What is the distance in meters from the Earth's center to a point out-side the Earth where the gravitational acceleration due to the Earth is 1/20 of its value at the Earth's surface?

g at earths surface=GMe/re^2

1/20 g= GMe/r^2= g(1/(r/re)^2

(r/re )^2= 20
solve for r.

To find the distance from the Earth's center to a point outside the Earth where the gravitational acceleration is 1/20 of its value at the Earth's surface, we can use the following formula:

g = (G * M) / (r^2)

where:
g is the gravitational acceleration at a given point,
G is the gravitational constant (approximately 6.67430 × 10^-11 m^3⋅kg^-1⋅s^-2),
M is the mass of the Earth (approximately 5.972 × 10^24 kg), and
r is the distance from the Earth's center to the point.

We know that at the Earth's surface, the gravitational acceleration is g_0 and is equal to approximately 9.8 m/s^2. Therefore, we can write the equation as:

g_0 = (G * M) / (R^2)

where R is the radius of the Earth.

Now, we want to find the distance r such that the gravitational acceleration is 1/20 (0.05) times the value at the Earth's surface. In other words, we want to solve the equation:

(1/20) * g_0 = (G * M) / (r^2)

Rearranging the equation, we have:

r^2 = (G * M) / ((1/20) * g_0)

Now, we can substitute the known values into the equation:

r^2 = (6.67430 × 10^-11 m^3⋅kg^-1⋅s^-2 * 5.972 × 10^24 kg) / ((1/20) * 9.8 m/s^2)

Calculating the right side of the equation, we get:

r^2 = (6.67430 × 10^-11 m^3⋅kg^-1⋅s^-2 * 5.972 × 10^24 kg) / (0.05 * 9.8 m/s^2)

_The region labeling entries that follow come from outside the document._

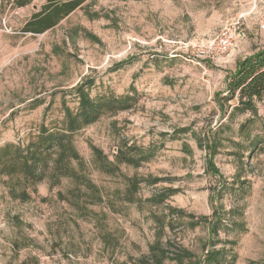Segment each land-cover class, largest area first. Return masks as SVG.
<instances>
[{
    "label": "rangeland",
    "instance_id": "rangeland-1",
    "mask_svg": "<svg viewBox=\"0 0 264 264\" xmlns=\"http://www.w3.org/2000/svg\"><path fill=\"white\" fill-rule=\"evenodd\" d=\"M44 4L0 0V154L57 129L80 85L91 97L132 99L71 136L81 159L71 178H54L50 159L41 182L7 176L0 163V264H176L187 255L184 264H198L213 241L227 264H264V149L241 157L261 130L264 98L249 138L235 133L247 115L227 122L214 101L236 62L264 48V0H84L43 34L23 33ZM242 14L243 41L212 54ZM222 123L233 130L220 133L212 176L193 133ZM127 147L143 154L114 173L91 155L113 162ZM217 218L218 237H208Z\"/></svg>",
    "mask_w": 264,
    "mask_h": 264
},
{
    "label": "trees",
    "instance_id": "trees-1",
    "mask_svg": "<svg viewBox=\"0 0 264 264\" xmlns=\"http://www.w3.org/2000/svg\"><path fill=\"white\" fill-rule=\"evenodd\" d=\"M33 0H13V3L18 8H23L29 5ZM84 0H45V4L40 10L35 12L31 18L24 24L23 33L40 35L54 28L58 23L67 17L70 13L76 10ZM140 1V0H134ZM88 86L80 85L74 91L77 98L76 109H71L66 104H62L63 120L57 129L51 133H46L45 127H41L35 141H29L24 147L7 144L0 154V163L2 164L3 172L10 177H20L25 179H34L41 182L46 175L42 163L47 159L52 161L51 173L55 178L57 174L63 178H71L70 173L72 162H81L75 148L72 144V135L81 128H84L94 123L101 115L108 112H116L127 108L132 96L116 98L107 95H97L91 97ZM264 98V49H260L253 54L241 58L236 62L234 70L227 76L226 79V94L221 96L216 93L214 101L221 116L227 122L233 121L236 117H247L237 125L236 134L238 136L249 138L250 128L254 125L257 118V109L255 102L261 101ZM236 100V105L227 106L231 100ZM126 106V107H125ZM232 127L230 123L220 124L215 132L204 133L201 136H196L193 133V138L196 141L197 147L206 151L208 159L207 166L212 176H217L218 170L214 163V157L217 155L218 149L222 146L223 140L220 138V133L230 132ZM184 133L187 130L183 131ZM245 138V139H246ZM231 145L242 147V143H236L232 138L227 139ZM249 140V139H247ZM51 150L50 153H45L46 150ZM264 149V122L258 134L251 138L243 154L251 155L254 151ZM137 152V158L143 153L134 147H127L117 152L113 162L109 161L101 151L93 148L91 155L96 164L101 166L105 172L114 173L118 171V165L129 164L135 165L137 161L134 159V153ZM133 156V157H132ZM70 166V168H69ZM73 170V169H72ZM136 181L132 182V186H136ZM162 200V199H160ZM189 228H196L199 223L193 222V218L189 217ZM208 226V237H218L221 230L222 221L217 218ZM234 230L237 225L230 223ZM213 241L210 247L206 250L204 258L198 264H227L223 249H213ZM154 251V248H152ZM176 264H184V258L189 256H177ZM159 260V259H157ZM157 262V261H156ZM160 262V261H158ZM157 262V263H158ZM159 264V263H158ZM229 264H233L231 261Z\"/></svg>",
    "mask_w": 264,
    "mask_h": 264
},
{
    "label": "built area",
    "instance_id": "built-area-1",
    "mask_svg": "<svg viewBox=\"0 0 264 264\" xmlns=\"http://www.w3.org/2000/svg\"><path fill=\"white\" fill-rule=\"evenodd\" d=\"M246 14L240 15L236 20L227 23L220 31L214 45L210 46L211 53L214 55L224 54L237 47L243 41L244 35L241 26Z\"/></svg>",
    "mask_w": 264,
    "mask_h": 264
},
{
    "label": "crops",
    "instance_id": "crops-1",
    "mask_svg": "<svg viewBox=\"0 0 264 264\" xmlns=\"http://www.w3.org/2000/svg\"><path fill=\"white\" fill-rule=\"evenodd\" d=\"M260 49H264V48H263V47H262V48H256V49H254L252 52H250V53H248V54H246V55L249 56V55L253 54L254 52H256V51H258V50H260Z\"/></svg>",
    "mask_w": 264,
    "mask_h": 264
}]
</instances>
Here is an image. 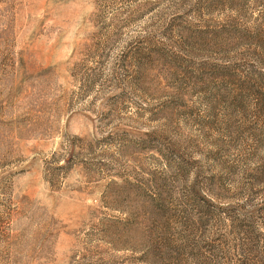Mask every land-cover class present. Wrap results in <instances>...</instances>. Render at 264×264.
I'll use <instances>...</instances> for the list:
<instances>
[{"label": "rangeland", "instance_id": "obj_1", "mask_svg": "<svg viewBox=\"0 0 264 264\" xmlns=\"http://www.w3.org/2000/svg\"><path fill=\"white\" fill-rule=\"evenodd\" d=\"M0 264H264V0H0Z\"/></svg>", "mask_w": 264, "mask_h": 264}]
</instances>
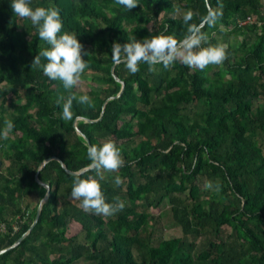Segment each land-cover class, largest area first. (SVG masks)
Returning a JSON list of instances; mask_svg holds the SVG:
<instances>
[{"label":"trees","instance_id":"1","mask_svg":"<svg viewBox=\"0 0 264 264\" xmlns=\"http://www.w3.org/2000/svg\"><path fill=\"white\" fill-rule=\"evenodd\" d=\"M138 4L128 10L116 0H31L33 8L56 6L58 35L74 33L83 45L87 87L72 91L91 103L74 100L65 120L57 99L68 92L31 67L46 43L30 20L13 13L11 0H0V131L6 119L14 125L0 138V249L35 218L46 192L35 173L45 158L57 156L72 171L91 163L73 121L97 119L105 101L101 119L77 126L90 144L111 139L119 148L123 166L99 182L107 202L118 197L125 205L111 216L83 210L71 195L74 174L52 159L38 171L50 185L39 217L0 254V264H264V0ZM178 10L192 11L189 23L197 25L209 11L222 13L201 30L208 43L227 46L223 63L201 70L177 60L149 71L141 62L135 74L114 65L112 45L129 35L182 39L188 25ZM224 33L234 40L220 39ZM112 65L124 88L108 99L121 89ZM33 192L31 206L25 199ZM168 223L181 236L165 238Z\"/></svg>","mask_w":264,"mask_h":264},{"label":"clouds","instance_id":"2","mask_svg":"<svg viewBox=\"0 0 264 264\" xmlns=\"http://www.w3.org/2000/svg\"><path fill=\"white\" fill-rule=\"evenodd\" d=\"M116 3L128 10L139 5L138 0H116ZM10 6L16 16L30 20L37 29L39 39L46 43L47 47L41 48L34 57L31 67L41 68L49 79L62 83L68 95L65 97L60 94L57 103L62 105V118L72 119L71 108L74 100L82 105L91 103L87 94L77 96L72 91L80 84L81 77L88 67L86 60L82 58L83 45L74 33L65 31L58 35L63 24L56 6L33 8L31 0H11ZM221 15L220 11H209L203 21L211 26ZM192 18L193 12L190 10L183 14V21L188 28L187 34L180 40L173 35L161 33L143 40H138L135 35H129L124 44L114 42L112 62L115 65L123 64L131 74L139 71L141 62L148 65L149 71H155V66L161 64L165 69H170L177 60L189 68L201 70L208 65L223 63L227 59V46L222 43L215 45L208 43V37L201 27L189 23ZM205 44L206 47L203 46ZM4 125L0 131V138L7 139L14 125L10 119H6ZM86 148L91 163L87 169L74 173L71 195L81 201L85 211L104 216L114 215L123 210L124 202L118 197L114 199V203L107 202L99 181L105 178L104 172H115L123 166L120 150L111 139H106L99 145H86ZM87 171H94L96 175L85 176ZM121 183V178L116 176L115 184L119 186ZM205 188L212 189V182H206ZM215 190H219V185L215 186Z\"/></svg>","mask_w":264,"mask_h":264},{"label":"water","instance_id":"3","mask_svg":"<svg viewBox=\"0 0 264 264\" xmlns=\"http://www.w3.org/2000/svg\"><path fill=\"white\" fill-rule=\"evenodd\" d=\"M208 9L210 10L209 7H208ZM204 23H205V22L202 20V22H201L198 26L201 27ZM114 65H115V64H114ZM114 65L111 66V74H112V76L114 77L115 80H117V81H119V82L121 83V89H120V91H119V93H118L117 95H115V96H110L108 99H111V98H113V97H117V96L121 93V91L123 90V88H124V82L121 81V80H119V78H118V77L116 76V74L113 72ZM105 102H106V101H105ZM105 102H104L103 105H102V110H101L100 115H99V117H98L97 119H90V118H86V117H83V116H77V117L74 119V121H73V127H74L76 133L83 137V139L85 140V142H86L87 145H90L89 139H88V138H87V137L81 132V130L78 128V126H77V121H78V120H83V121H85V122H94V121H97V120L101 119L102 114H103V107H104V105H105ZM52 159L57 160V161L60 163V165L64 168V170H65L67 173H69V174H74V173H76V172H78V171H81V170L87 169V167H88V166H87V167H84V168H82L81 170H78V171H72V170L68 169V168L66 167V165L64 164V162H63L59 157H57V156H51V157L45 158V159L39 164V166H38V168H37V171H36V173H35V181H36L37 183H39L41 186H43V187L45 188V190H46L44 196L40 199V201H39V203H38L35 218H34L32 224L30 225L29 229H28L24 234H22V236H20V237H19V238L13 243V244H11V245H9V246L3 248V249H0V254H1L2 252H5V251H7V250L13 248L14 246H16V245L21 241V239H22V238H23V237L29 232V230L34 226V224L36 223V221H37V219H38V217H39V214H40V211H41L42 205H43V203L47 200V198H48V196H49V192H50V185H49L48 183L43 182L42 180H40V179L38 178V171H39V170H40V169H41V168H42V167H43L48 161H50V160H52Z\"/></svg>","mask_w":264,"mask_h":264},{"label":"rangeland","instance_id":"4","mask_svg":"<svg viewBox=\"0 0 264 264\" xmlns=\"http://www.w3.org/2000/svg\"><path fill=\"white\" fill-rule=\"evenodd\" d=\"M179 15H182L183 12L182 10H178L177 12ZM220 39H223V38H227L229 41H233L234 40V36L233 35H230V34H227V33H224L222 34V36L219 37ZM213 70H211L210 72H212ZM80 85L83 87H87V84L85 83V81H81L80 82ZM4 160V162L6 164L9 163L8 160L2 158ZM27 202H29L31 204V206L33 204H35L38 200V196L35 192H33L31 195H29L26 199H25ZM164 228V227H163ZM229 232V231H228ZM163 235L165 238H170V237H178V236H181V230L179 229V227L177 226H173L172 224L168 223V225H166V227L163 229ZM210 237V235H206L204 237H202L201 239H199V245H201V242H203L206 238Z\"/></svg>","mask_w":264,"mask_h":264}]
</instances>
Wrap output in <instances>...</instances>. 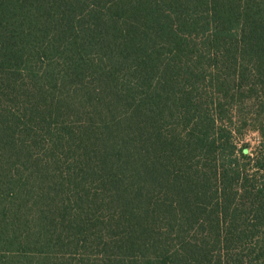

Simplifying the expression, we find:

r^2 = 2.961840714 × 10^13 m^2

Taking the square root of both sides, we get:

r = √(2.961840714 × 10^13 m^2)

Evaluating the expression, the distance r is approximately equal to:

r ≈ 5.438350739 × 10^6 m

Therefore, the distance from the Earth's center to a point outside the Earth where the gravitational acceleration is 1/20 of its value at the Earth's surface is approximately 5.438 × 10^6 meters.